Section 14. Judicial review of orders. A person aggrieved by a final order of the state auditor may obtain judicial review of the order as provided in Title 2, chapter 4, part 7.
Section 15. Civil liabilities -- limitations on actions. (1) A person who offers or sells a living trust in violation of [section 4] or offers or sells a living trust by means of fraud or misrepresentation is liable to the person buying the living trust, who may sue either at law or in equity to recover the consideration paid for the living trust, together with interest, at 10% a year from the date of payment, costs, and reasonable attorney fees.
(2) A person who directly or indirectly controls an offeror or seller who is liable under subsection (1) or a partner, officer, director, associate, or employee of the offeror or seller who participates or materially aids in the offer or sale is liable jointly and severally with the offeror or seller if the nonseller knew or in the exercise of reasonable care should have known of the violation. Contribution may be required among liable persons.

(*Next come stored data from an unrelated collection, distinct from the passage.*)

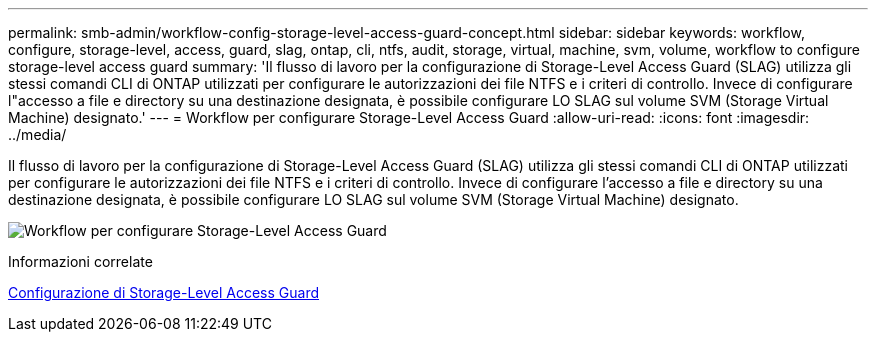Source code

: ---
permalink: smb-admin/workflow-config-storage-level-access-guard-concept.html 
sidebar: sidebar 
keywords: workflow, configure, storage-level, access, guard, slag, ontap, cli, ntfs, audit, storage, virtual, machine, svm, volume, workflow to configure storage-level access guard 
summary: 'Il flusso di lavoro per la configurazione di Storage-Level Access Guard (SLAG) utilizza gli stessi comandi CLI di ONTAP utilizzati per configurare le autorizzazioni dei file NTFS e i criteri di controllo. Invece di configurare l"accesso a file e directory su una destinazione designata, è possibile configurare LO SLAG sul volume SVM (Storage Virtual Machine) designato.' 
---
= Workflow per configurare Storage-Level Access Guard
:allow-uri-read: 
:icons: font
:imagesdir: ../media/


[role="lead"]
Il flusso di lavoro per la configurazione di Storage-Level Access Guard (SLAG) utilizza gli stessi comandi CLI di ONTAP utilizzati per configurare le autorizzazioni dei file NTFS e i criteri di controllo. Invece di configurare l'accesso a file e directory su una destinazione designata, è possibile configurare LO SLAG sul volume SVM (Storage Virtual Machine) designato.

image:slag-workflow-2.gif["Workflow per configurare Storage-Level Access Guard"]

.Informazioni correlate
xref:configure-storage-level-access-guard-task.adoc[Configurazione di Storage-Level Access Guard]

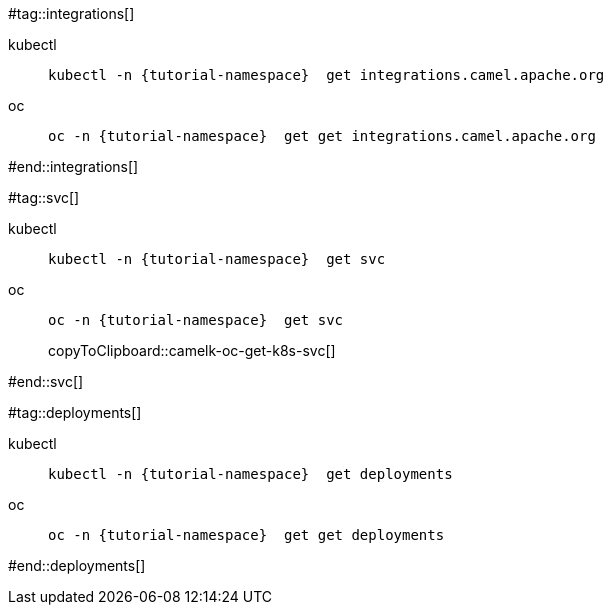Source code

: #tag::integrations[]
[tabs]
====
kubectl::
+
--
[.console-input]
[source,bash,subs="+macros,+attributes"]
----
kubectl -n {tutorial-namespace}  get integrations.camel.apache.org
----
--
oc::
+
--
[.console-input]
[source,bash,subs="+macros,+attributes"]
-----
oc -n {tutorial-namespace}  get get integrations.camel.apache.org
-----
--
====
#end::integrations[]

#tag::svc[]
[tabs]
====
kubectl::
+
--
[.console-input]
[source,bash,subs="+macros,+attributes"]
----
kubectl -n {tutorial-namespace}  get svc
----
--
oc::
+
--
[.console-input]
[source,bash,subs="+macros,+attributes"]
----
oc -n {tutorial-namespace}  get svc
----
copyToClipboard::camelk-oc-get-k8s-svc[]
--
====
#end::svc[]

#tag::deployments[]
[tabs]
====
kubectl::
+
--
[.console-input]
[source,bash,subs="+macros,+attributes"]
----
kubectl -n {tutorial-namespace}  get deployments
----
--
oc::
+
--
[.console-input]
[source,bash,subs="+macros,+attributes"]
----
oc -n {tutorial-namespace}  get get deployments
----
--
====
#end::deployments[]
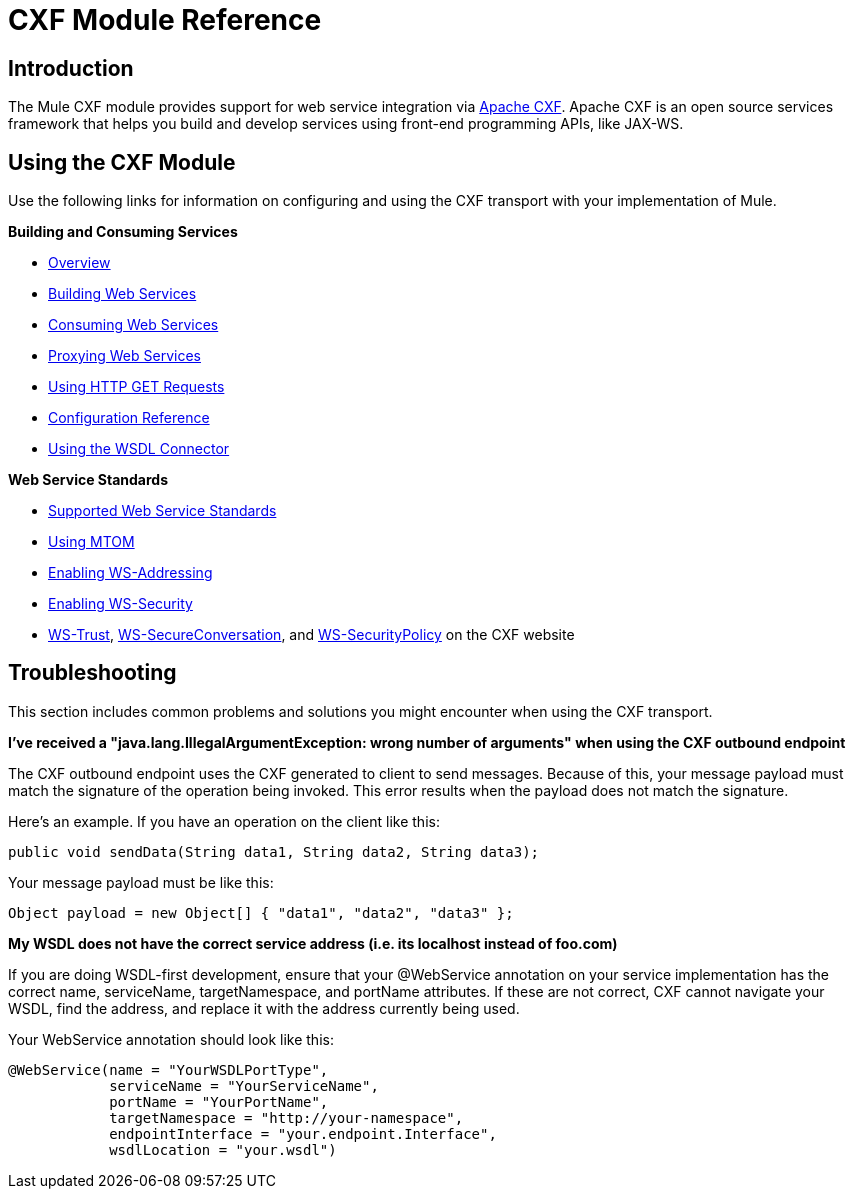 = CXF Module Reference

== Introduction

The Mule CXF module provides support for web service integration via http://incubator.apache.org/cxf/[Apache CXF]. Apache CXF is an open source services framework that helps you build and develop services using front-end programming APIs, like JAX-WS.

== Using the CXF Module

Use the following links for information on configuring and using the CXF transport with your implementation of Mule.

*Building and Consuming Services*

* link:/docs/display/34X/CXF+Module+Overview[Overview]
* link:/docs/display/34X/Building+Web+Services+with+CXF[Building Web Services]
* link:/docs/display/34X/Consuming+Web+Services+with+CXF[Consuming Web Services]
* link:/docs/display/34X/Proxying+Web+Services+with+CXF[Proxying Web Services]
* link:/docs/display/34X/Using+HTTP+GET+Requests[Using HTTP GET Requests]
* link:/docs/display/34X/CXF+Module+Configuration+Reference[Configuration Reference]
* link:/docs/display/34X/WSDL+Connectors[Using the WSDL Connector]

*Web Service Standards*

* link:/docs/display/34X/Supported+Web+Service+Standards[Supported Web Service Standards]
* link:/docs/display/34X/Using+MTOM[Using MTOM]
* link:/docs/display/34X/Enabling+WS-Addressing[Enabling WS-Addressing]

* link:/docs/display/34X/Enabling+WS-Security[Enabling WS-Security]
* http://cxf.apache.org/docs/ws-trust.html[WS-Trust], http://cxf.apache.org/docs/ws-secureconversation.html[WS-SecureConversation], and http://cxf.apache.org/docs/ws-securitypolicy.html[WS-SecurityPolicy] on the CXF website

== Troubleshooting

This section includes common problems and solutions you might encounter when using the CXF transport.

*I've received a "java.lang.IllegalArgumentException: wrong number of arguments" when using the CXF outbound endpoint*

The CXF outbound endpoint uses the CXF generated to client to send messages. Because of this, your message payload must match the signature of the operation being invoked. This error results when the payload does not match the signature.

Here's an example. If you have an operation on the client like this:

[source]
----
public void sendData(String data1, String data2, String data3);
----

Your message payload must be like this:

[source]
----
Object payload = new Object[] { "data1", "data2", "data3" };
----

*My WSDL does not have the correct service address (i.e. its localhost instead of foo.com)*

If you are doing WSDL-first development, ensure that your @WebService annotation on your service implementation has the correct name, serviceName, targetNamespace, and portName attributes. If these are not correct, CXF cannot navigate your WSDL, find the address, and replace it with the address currently being used.

Your WebService annotation should look like this:

[source]
----
@WebService(name = "YourWSDLPortType",
            serviceName = "YourServiceName",
            portName = "YourPortName",
            targetNamespace = "http://your-namespace",
            endpointInterface = "your.endpoint.Interface",
            wsdlLocation = "your.wsdl")
----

(3) A person who has made or engaged in the performance of a contract in violation of any provision of [sections 1 through 15] or any rule or order adopted or issued pursuant to [sections 1 through 15] or who has acquired any purported right under the contract with knowledge of the violation may not base any suit on the contract. Any condition, stipulation, or provision binding a person acquiring a living trust to waive compliance with any provision of [sections 1 through 15] or any rule or order adopted pursuant to [sections 1 through 15] is void as against public policy and the public interest.
(4) (a) Except as provided in subsection (4)(b), an action may not be maintained under this section to enforce any liability founded on a violation of [section 4], fraud, or misrepresentation unless it is brought within 2 years after discovery of the violation or after the time the discovery should have been made by the exercise of reasonable diligence.
(b) An action may not be maintained under this section to enforce any liability unless it is brought within 5 years after the transaction on which the action is based.
Section 16. Report to legislature. The state auditor shall, as provided in 5-11-210, report to the 1999 regular session of the legislature on the implementation of [sections 1 through 15]. The report must include a detailed record of the types of complaints received, a summary of any fines imposed and received, and any other actions taken to enforce compliance with [sections 1 through 15].
Section 17. Codification instruction. [Sections 1 through 15] are intended to be codified as an integral part of Title 30, and the provisions of Title 30 apply to [sections 1 through 15].
Section 18. Termination. [This act] terminates October 1, 1999.